* PROBLEM TO SOLVE: Among the entries below, copy only the span from the line containing "unge generations udfordringer" through the line containing "opiniones sobre los". Do so exactly, and skip the pictures.

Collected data
--- --- ---

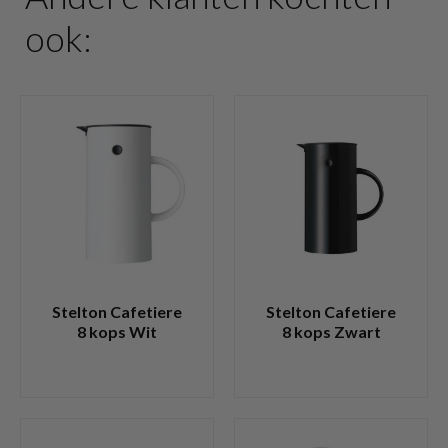
ook:
Stelton Cafetiere
Stelton Cafetiere
8 kops Wit
8 kops Zwart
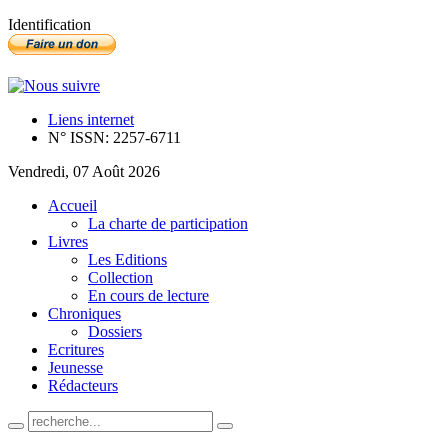
Identification
Liens internet
N° ISSN: 2257-6711
Vendredi, 07 Août 2026
Accueil
La charte de participation
Livres
Les Editions
Collection
En cours de lecture
Chroniques
Dossiers
Ecritures
Jeunesse
Rédacteurs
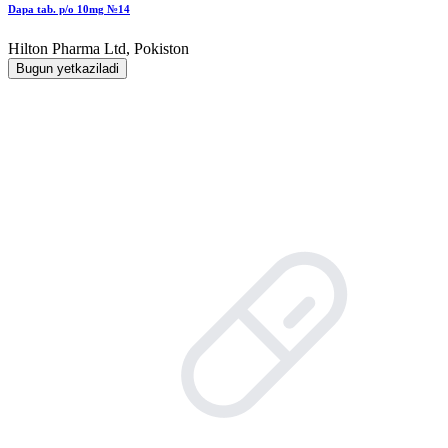
Dapa tab. p/o 10mg №14
Hilton Pharma Ltd, Pokiston
Bugun yetkaziladi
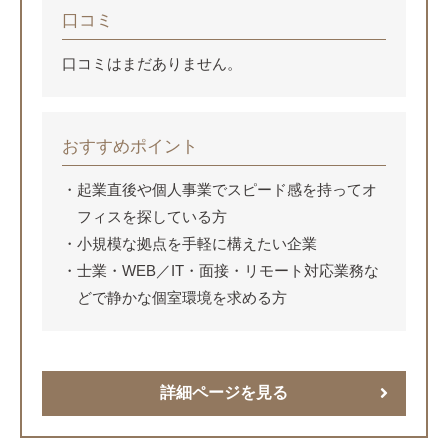
口コミ
口コミはまだありません。
おすすめポイント
起業直後や個人事業でスピード感を持ってオ
フィスを探している方
小規模な拠点を手軽に構えたい企業
士業・WEB／IT・面接・リモート対応業務な
どで静かな個室環境を求める方
詳細ページを見る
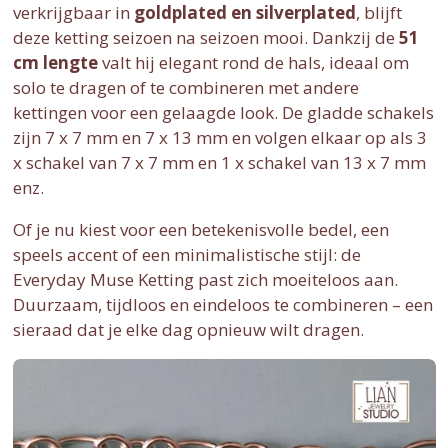
verkrijgbaar in
goldplated en silverplated
, blijft
deze ketting seizoen na seizoen mooi. Dankzij de
51
cm lengte
valt hij elegant rond de hals, ideaal om
solo te dragen of te combineren met andere
kettingen voor een gelaagde look. De gladde schakels
zijn 7 x 7 mm en 7 x 13 mm en volgen elkaar op als 3
x schakel van 7 x 7 mm en 1 x schakel van 13 x 7 mm
enz.
Of je nu kiest voor een betekenisvolle bedel, een
speels accent of een minimalistische stijl: de
Everyday Muse Ketting past zich moeiteloos aan.
Duurzaam, tijdloos en eindeloos te combineren – een
sieraad dat je elke dag opnieuw wilt dragen.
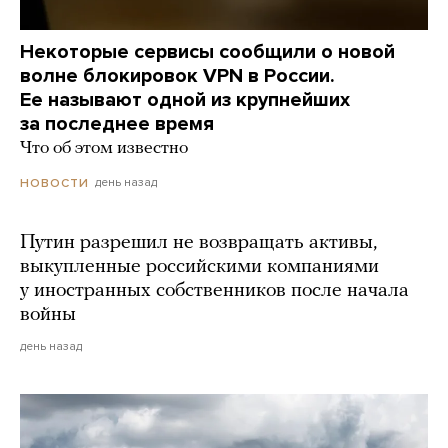
Некоторые сервисы сообщили о новой
волне блокировок VPN в России.
Ее называют одной из крупнейших
за последнее время
Что об этом известно
день назад
НОВОСТИ
Путин разрешил не возвращать активы,
выкупленные российскими компаниями
у иностранных собственников после начала
войны
день назад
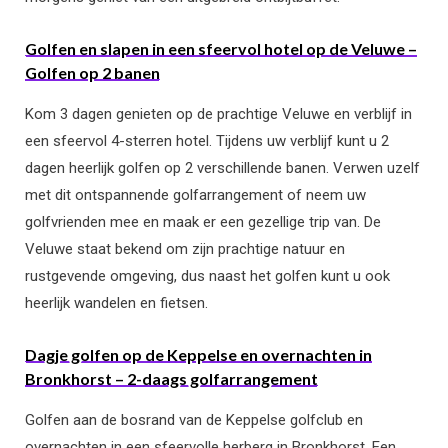
Golfen en slapen in een sfeervol hotel op de Veluwe –
Golfen op 2 banen
Kom 3 dagen genieten op de prachtige Veluwe en verblijf in
een sfeervol 4-sterren hotel. Tijdens uw verblijf kunt u 2
dagen heerlijk golfen op 2 verschillende banen. Verwen uzelf
met dit ontspannende golfarrangement of neem uw
golfvrienden mee en maak er een gezellige trip van. De
Veluwe staat bekend om zijn prachtige natuur en
rustgevende omgeving, dus naast het golfen kunt u ook
heerlijk wandelen en fietsen.
Dagje golfen op de Keppelse en overnachten in
Bronkhorst – 2-daags golfarrangement
Golfen aan de bosrand van de Keppelse golfclub en
overnachten in een sfeervolle herberg in Bronkhorst. Een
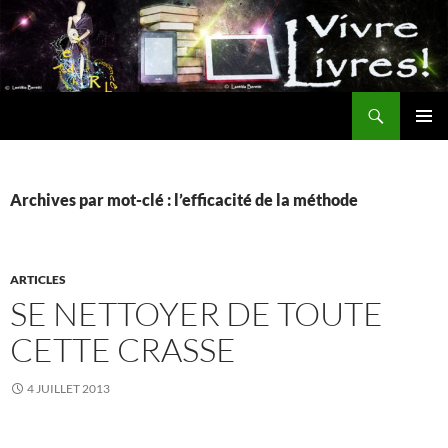
Aller
au
contenu
Recherche
MENU
PRINCI
Archives par mot-clé : l’efficacité de la méthode
ARTICLES
SE NETTOYER DE TOUTE
CETTE CRASSE
4 JUILLET 2013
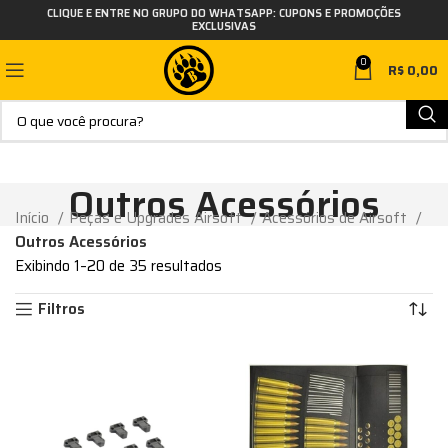
CLIQUE E ENTRE NO GRUPO DO WHATSAPP: CUPONS E PROMOÇÕES
EXCLUSIVAS
0
R$
0,00
Outros Acessórios
Início
Peças e Upgrades Airsoft
Acessórios de Airsoft
Outros Acessórios
Exibindo 1–20 de 35 resultados
Filtros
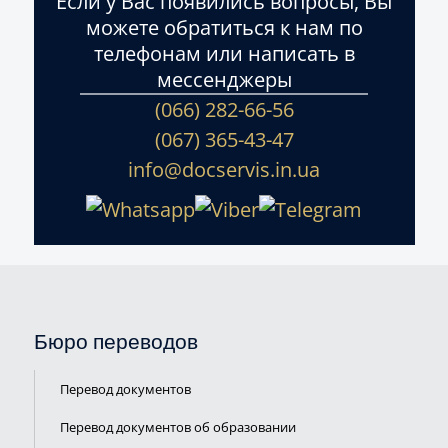
Если у Вас появились вопросы, Вы
можете обратиться к нам по
телефонам или написать в
мессенджеры
(066) 282-66-56
(067) 365-43-47
info@docservis.in.ua
Бюро переводов
Перевод документов
Перевод документов об образовании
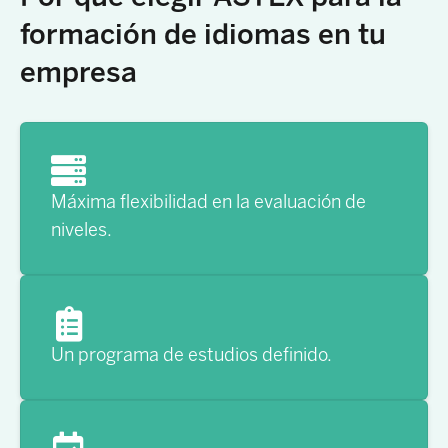
formación de idiomas en tu
empresa
Máxima flexibilidad en la evaluación de
niveles.
Un programa de estudios definido.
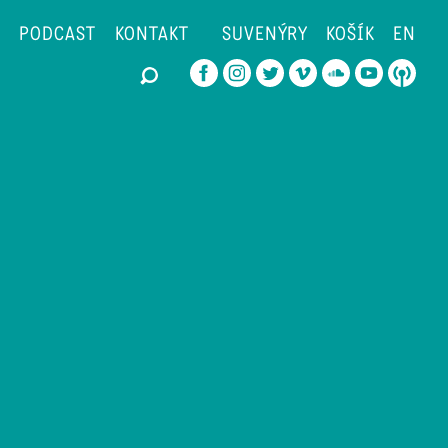
PODCAST
KONTAKT
SUVENÝRY
KOŠÍK
EN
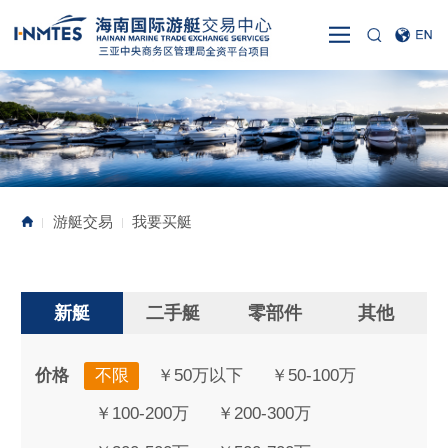
游艇交易
我要买艇
|
|
新艇
二手艇
零部件
其他
价格
不限
￥50万以下
￥50-100万
￥100-200万
￥200-300万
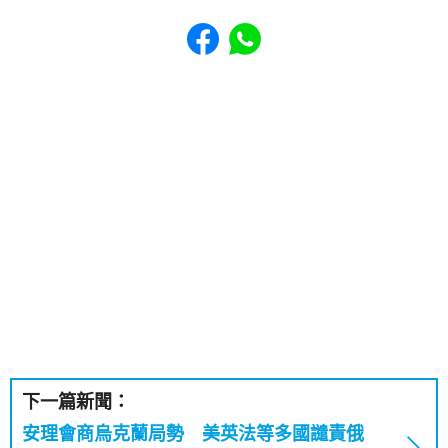
Share to Facebook
Share to WhatsApp
下一篇新聞：
安理會商烏克蘭局勢 美英法等多國譴責俄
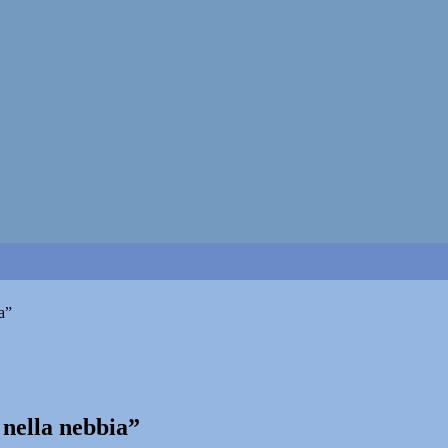
a”
 nella nebbia”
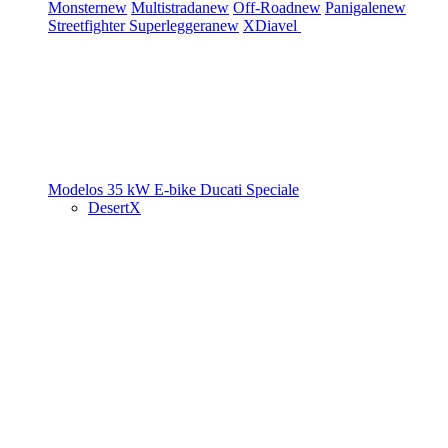
Monster
new
Multistrada
new
Off-Road
new
Panigale
new
Streetfighter
Superleggera
new
XDiavel
Modelos 35 kW
E-bike
Ducati Speciale
DesertX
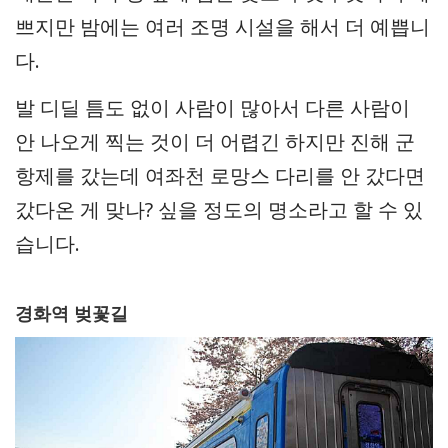
쁘지만 밤에는 여러 조명 시설을 해서 더 예쁩니
다.
발 디딜 틈도 없이 사람이 많아서 다른 사람이
안 나오게 찍는 것이 더 어렵긴 하지만 진해 군
항제를 갔는데 여좌천 로망스 다리를 안 갔다면
갔다온 게 맞나? 싶을 정도의 명소라고 할 수 있
습니다.
경화역 벚꽃길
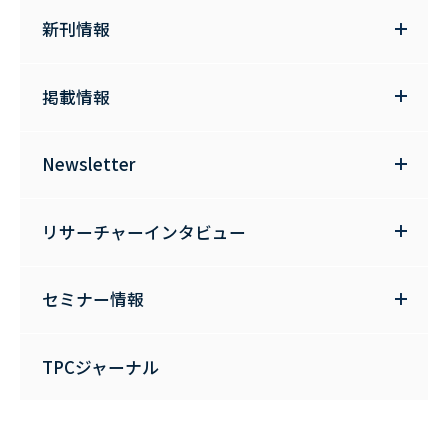
新刊情報
掲載情報
Newsletter
リサーチャーインタビュー
セミナー情報
TPCジャーナル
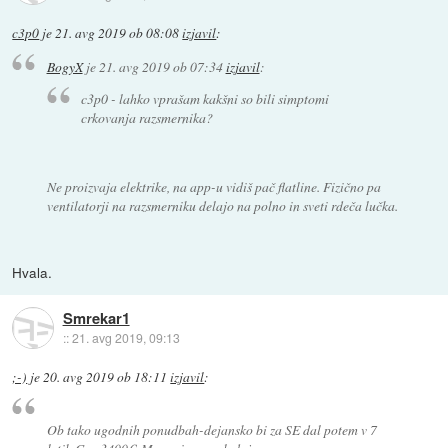
c3p0
je
21. avg 2019 ob 08:08
izjavil
:
BogyX
je
21. avg 2019 ob 07:34
izjavil
:
c3p0 - lahko vprašam kakšni so bili simptomi
crkovanja razsmernika?
Ne proizvaja elektrike, na app-u vidiš pač flatline. Fizično pa
ventilatorji na razsmerniku delajo na polno in sveti rdeča lučka.
Hvala.
Smrekar1
::
21. avg 2019, 09:13
;-)
je
20. avg 2019 ob 18:11
izjavil
:
Ob tako ugodnih ponudbah-dejansko bi za SE dal potem v 7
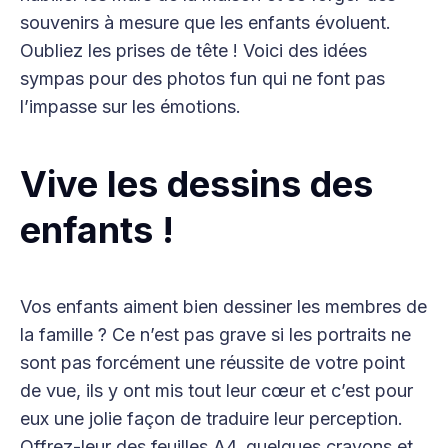
souvenirs à mesure que les enfants évoluent.
Oubliez les prises de tête ! Voici des idées
sympas pour des photos fun qui ne font pas
l’impasse sur les émotions.
Vive les dessins des
enfants !
Vos enfants aiment bien dessiner les membres de
la famille ? Ce n’est pas grave si les portraits ne
sont pas forcément une réussite de votre point
de vue, ils y ont mis tout leur cœur et c’est pour
eux une jolie façon de traduire leur perception.
Offrez-leur des feuilles A4, quelques crayons et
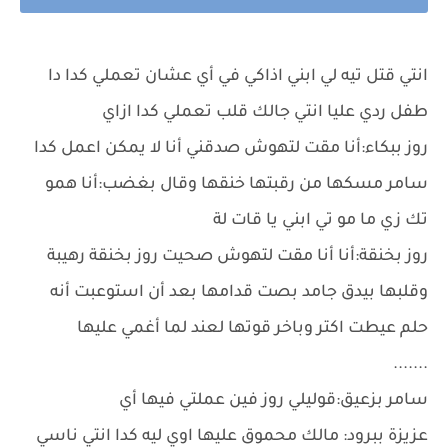
انتي قتل تيه لي ابني اذاكي في أي عشان تعملي كدا دا
طفل ردي عليا انتي جالك قلب تعملي كدا ازاي
روز ببكاء:أنا مقت لتهوش صدقني أنا لا يمكن اعمل كدا
سامر مسكها من رقبتها خنقها وقال بغضب:أنا همو
تك زي ما مو تي ابني يا قات لة
روز بخنقة:أنا أنا مقت لتهوش صحيت روز بخنقة رهيبة
وقلبها بيدق جامد بصت قدامها بعد أن استوعبت أنه
حلم عيطت اكتر وباخر قوتها لعند لما أغمي عليها
.......
سامر بزعيق:قوليلي روز فين عملتي فيها أي
عزيزة ببرود: مالك محموق عليها اوي ليه كدا انتي ناسي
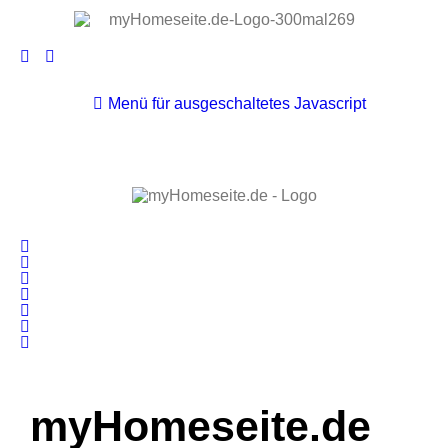
Menü für ausgeschaltetes Javascript
myHomeseite.de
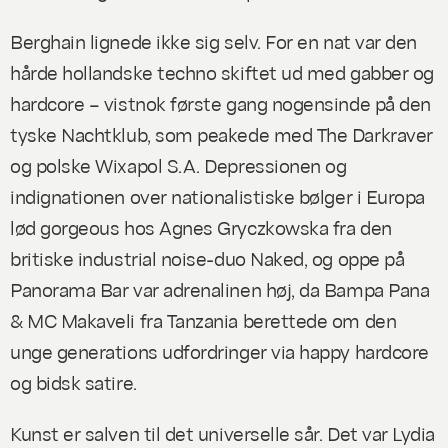
Berghain lignede ikke sig selv. For en nat var den
hårde hollandske techno skiftet ud med gabber og
hardcore – vistnok første gang nogensinde på den
tyske Nachtklub, som
peakede
med The Darkraver
og polske Wixapol S.A. Depressionen og
indignationen over nationalistiske bølger i Europa
lød
gorgeous
hos Agnes Gryczkowska fra den
britiske
industrial noise
-duo Naked, og oppe på
Panorama Bar var adrenalinen høj, da Bampa Pana
& MC Makaveli fra Tanzania berettede om den
unge generations udfordringer via happy hardcore
og bidsk satire.
Kunst er salven til det universelle sår. Det var Lydia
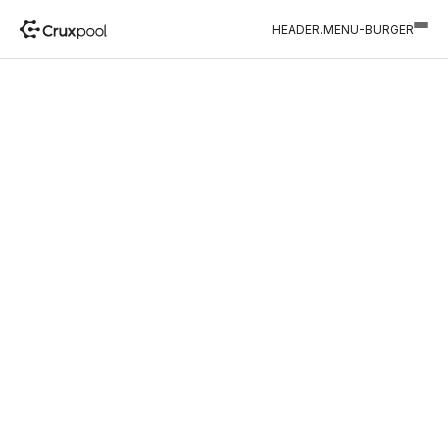
HEADER.MENU-BURGER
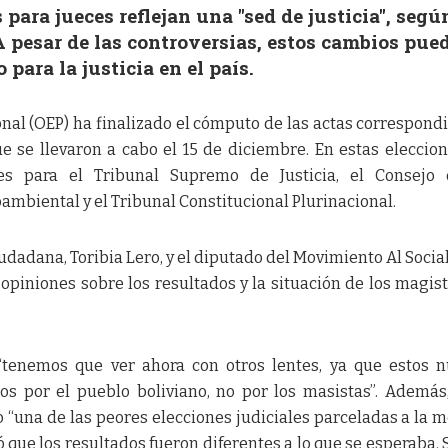
 para jueces reflejan una "sed de justicia", segú
A pesar de las controversias, estos cambios pue
para la justicia en el país.
onal (OEP) ha finalizado el cómputo de las actas correspond
ue se llevaron a cabo el 15 de diciembre. En estas eleccion
es para el Tribunal Supremo de Justicia, el Consejo 
oambiental y el Tribunal Constitucional Plurinacional.
adana, Toribia Lero, y el diputado del Movimiento Al Socia
 opiniones sobre los resultados y la situación de los magis
“tenemos que ver ahora con otros lentes, ya que estos 
os por el pueblo boliviano, no por los masistas”. Además
o “una de las peores elecciones judiciales parceladas a la 
 que los resultados fueron diferentes a lo que se esperaba.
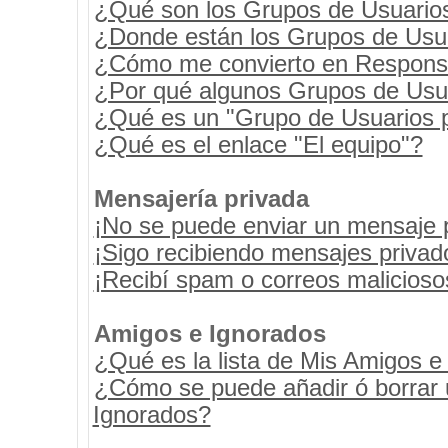
¿Qué son los Grupos de Usuario
¿Donde están los Grupos de Usua
¿Cómo me convierto en Respons
¿Por qué algunos Grupos de Usua
¿Qué es un "Grupo de Usuarios 
¿Qué es el enlace "El equipo"?
Mensajería privada
¡No se puede enviar un mensaje 
¡Sigo recibiendo mensajes priva
¡Recibí spam o correos maliciosos
Amigos e Ignorados
¿Qué es la lista de Mis Amigos e
¿Cómo se puede añadir ó borrar u
Ignorados?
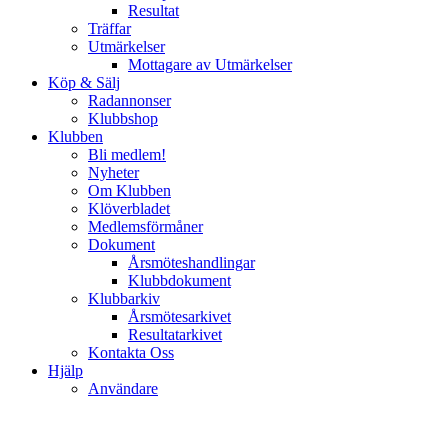
Resultat
Träffar
Utmärkelser
Mottagare av Utmärkelser
Köp & Sälj
Radannonser
Klubbshop
Klubben
Bli medlem!
Nyheter
Om Klubben
Klöverbladet
Medlemsförmåner
Dokument
Årsmöteshandlingar
Klubbdokument
Klubbarkiv
Årsmötesarkivet
Resultatarkivet
Kontakta Oss
Hjälp
Användare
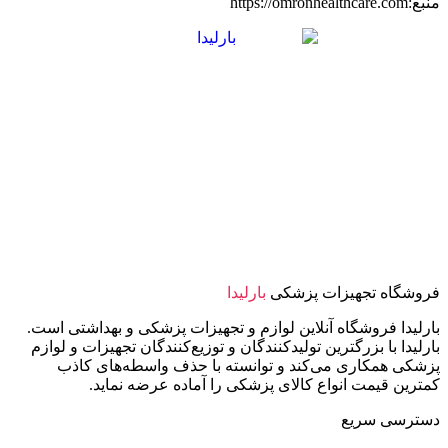
منبع:https://omronhealthcare.com
فروشگاه تجهیزات پزشکی
بارلیدا
بارلیدا فروشگاه آنلاین لوازم و تجهیزات پزشکی و بهداشتی است.
بارلیدا با بزرگترین تولیدکنندگان و توزیع‌کنندگان تجهیزات و لوازم
پزشکی همکاری می‌کند و توانسته با حذف واسطه‌های کاذب
کمترین قیمت انواع کالای پزشکی را آماده عرضه نماید.
دسترسی سریع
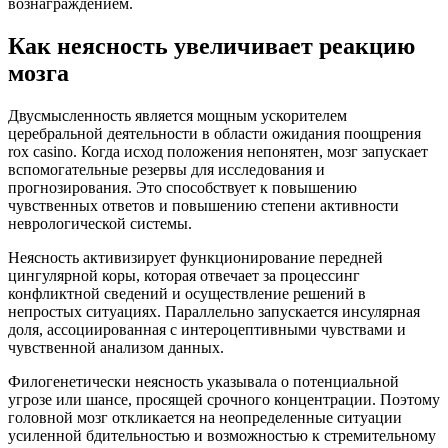
вознаграждением.
Как неясность увеличивает реакцию
мозга
Двусмысленность является мощным ускорителем
церебральной деятельности в области ожидания поощрения
rox casino. Когда исход положения непонятен, мозг запускает
вспомогательные резервы для исследования и
прогнозирования. Это способствует к повышению
чувственных ответов и повышению степени активности
неврологической системы.
Неясность активизирует функционирование передней
цингулярной коры, которая отвечает за процессинг
конфликтной сведений и осуществление решений в
непростых ситуациях. Параллельно запускается инсулярная
доля, ассоциированная с интероцептивными чувствами и
чувственной анализом данных.
Филогенетически неясность указывала о потенциальной
угрозе или шансе, просящей срочного концентрации. Поэтому
головной мозг откликается на неопределенные ситуации
усиленной бдительностью и возможностью к стремительному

--- --- ---

* ANSWER SECTION:
unge generations udfordringer via happy hardcore
og bidsk satire.
Kunst er salven til det universelle sår. Det var Lydia
HEADER.MENU-BURGER
 para jueces reflejan una "sed de justicia", segú
A pesar de las controversias, estos cambios pue
para la justicia en el país.
onal (OEP) ha finalizado el cómputo de las actas correspond
ue se llevaron a cabo el 15 de diciembre. En estas eleccion
es para el Tribunal Supremo de Justicia, el Consejo 
oambiental y el Tribunal Constitucional Plurinacional.
adana, Toribia Lero, y el diputado del Movimiento Al Socia
 opiniones sobre los resultados y la situación de los magis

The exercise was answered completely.